Satya isn’t lovely sets of charges or bundled sticks of dynamite or bottles of chemical compounds, but she might as well be. The rest of the world could erupt into nuclear holocaust, and he’d never even notice.

“Please,” she says against the wall, and it is decidedly disheveled and shed of all the pleasantries such an entreaty would entail; “if you don’t stop teasing, I don’t know what I will do with you.”

“I’ve got some suggestions if you’ve got an ear.” Aching and hard, Jamison mouths yet another kiss along the column of her neck. He is flush against her back, his left hand plunged beneath the pleats of her sweeping sapphire saree petticoats. “Thought you wanted to wait ‘til we got back? You’re the star of the show, after all. Guest of honor. Probably be a bit conspicuous if she went missing. What about the monkey and the others?”

“I’m not worried. Patience is one of their virtues. They will survive not seeing me for twenty minutes.” Satya glances over her shoulder, gold-hazel eyes mirthful and alight. Loose locks of jet hair ruin her perfect bun. “What about you?”

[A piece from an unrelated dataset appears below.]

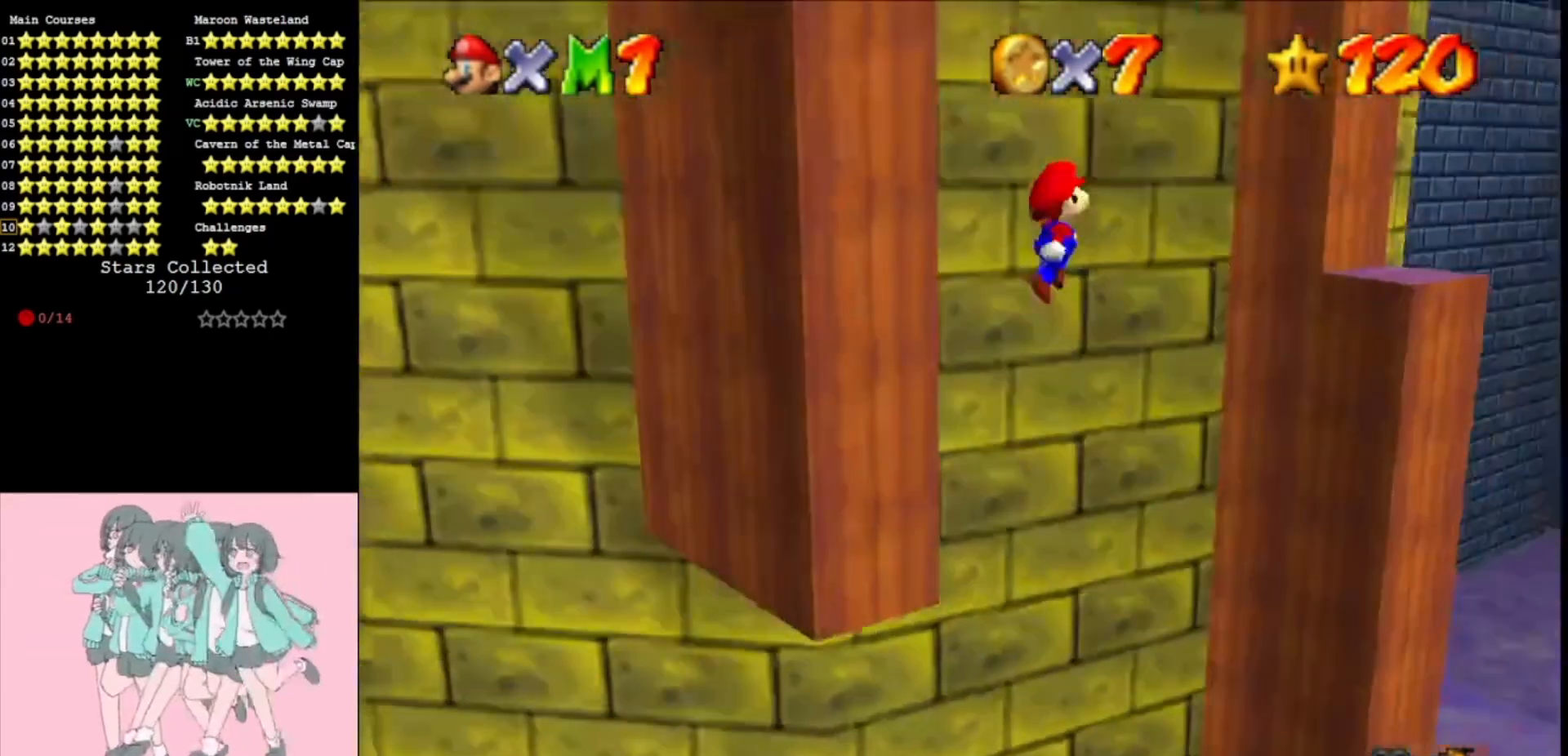
{"buttons": ["A"], "left_stick": "right", "events": [[67, "C_LEFT", "up"], [100, "A", "up"], [200, "C_LEFT", "down"], [267, "left_stick", "up"], [333, "C_LEFT", "up"], [433, "left_stick", "right"], [467, "A", "down"]]}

Sparks snap in his belly. “Patience was never one of mine.”

“Then hurry.”

Jamison hates wearing suits, anyway.

His heart is his own cannonade as he thrusts in. Her saree is cumbersome and the folds flow far past his legs, but she feels exquisite and the crystal in her left palm etches the circled faces of moons into his bare back and her thick thighs around his hips lock him in. He kisses an exposed shoulder and shudders at how hot and wet she’s become, thoughts mussed, nerves exulting. Stifled noises catch in her throat with each swift movement of his hips, and he leans her back against the wall with his hands clamped on her generous rear, breathing heavy curses into her hair and against her mouth.

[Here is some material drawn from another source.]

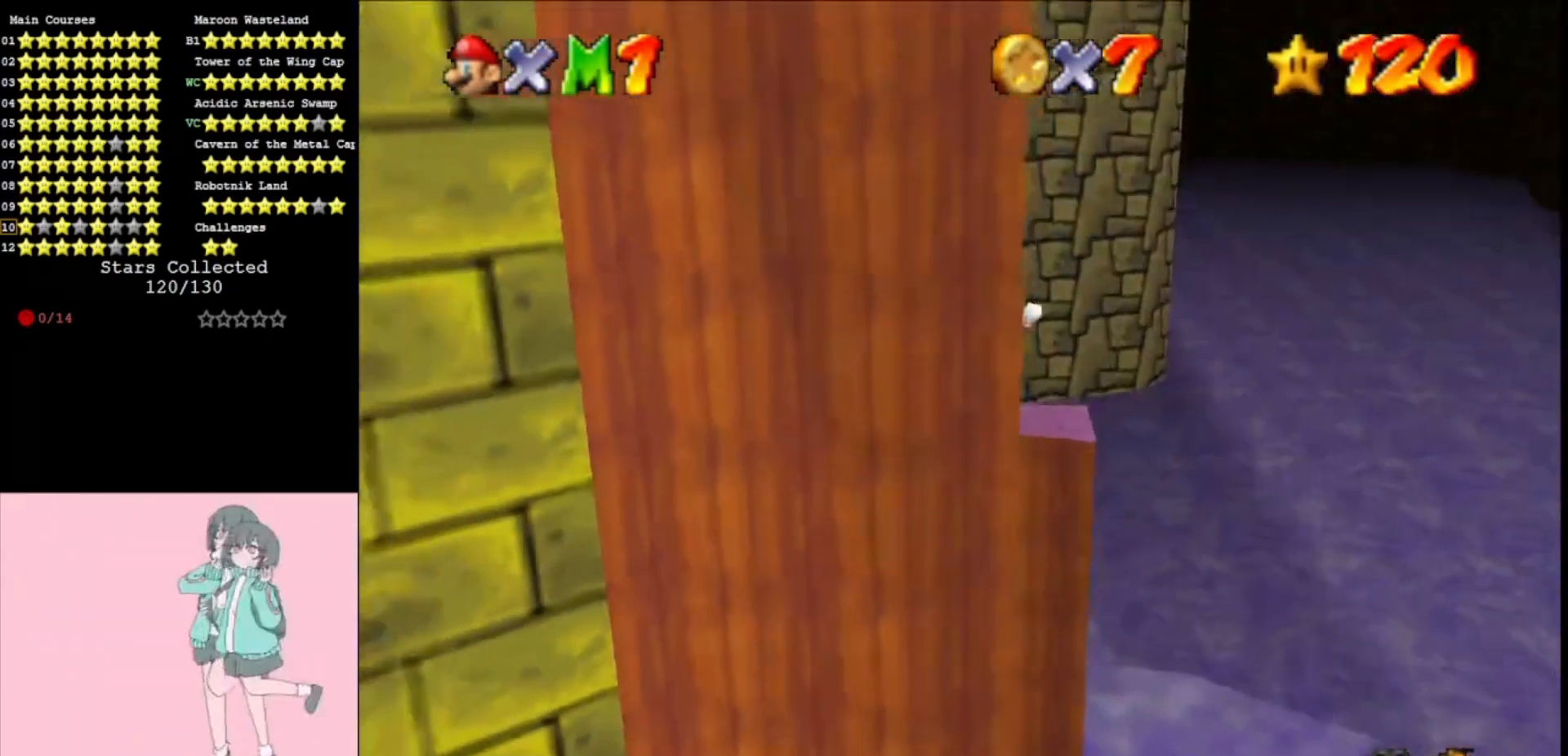
{"buttons": [], "left_stick": "center", "events": [[200, "A", "down"], [200, "C_RIGHT", "down"], [200, "left_stick", "up"], [433, "A", "up"], [467, "C_RIGHT", "up"], [500, "left_stick", "center"]]}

It’s hard to handle how inexplicably good she feels. She is at the center of everything with her gorgeous eyes and radiant skin and lilting accent, and the posh, raucous gala he’d never wanted to attend seems so impossibly far from this darkened corridor, an entire universe away, inconsequential and boring and completely pointless. He’d rather let his focus drip away, let his hands wander, let her come around his cock; he’d much rather lose himself here with her than work himself back into that stuffy suit jacket and sit around tables of their merry ragtag band of teammates and clusters of too-important VIPs, all demanding to see the bombshell sighing his name.

Satya is all consuming, even as she crumbles apart. With a helping hand between her legs, she kisses him to suppress the noise, and all he can seem to think is mine,mine,mine, a punctuation at the hilt of every thrust. Her muffled moans splinter through him like a thunderstorm and the tight heat around him feels sublime and nothing else in the world matters more than how perfect everything is in this moment, however brief—her prosthetic arm hooked around his neck, her legs squeezed around his hips, Jamison on her talented tongue.

When he comes, it’s hard and pulsing and messy and good, but she ushers him on until he’s entirely breathless and spent, a deep exertion corded in his thighs. He leans his metal arm against the wall to allow himself a moment to recover, and as he draws in long, jagged breaths, the world slowly starts to bleed back in, blot by blot: her hiked saree, his discarded gear, the slickness of their sweat, the twilit corridor, the opulent gala below, the evening’s warm air.

She presses her forehead to his, nose to nose, eyes half open. Her hair may be out of place and her petticoats may be rumpled and her saree may have come unpinned, but she is just as magnificent now as she was at the night’s inception.

Jamison kisses her, overcome, his thoughts as still as a looking glass.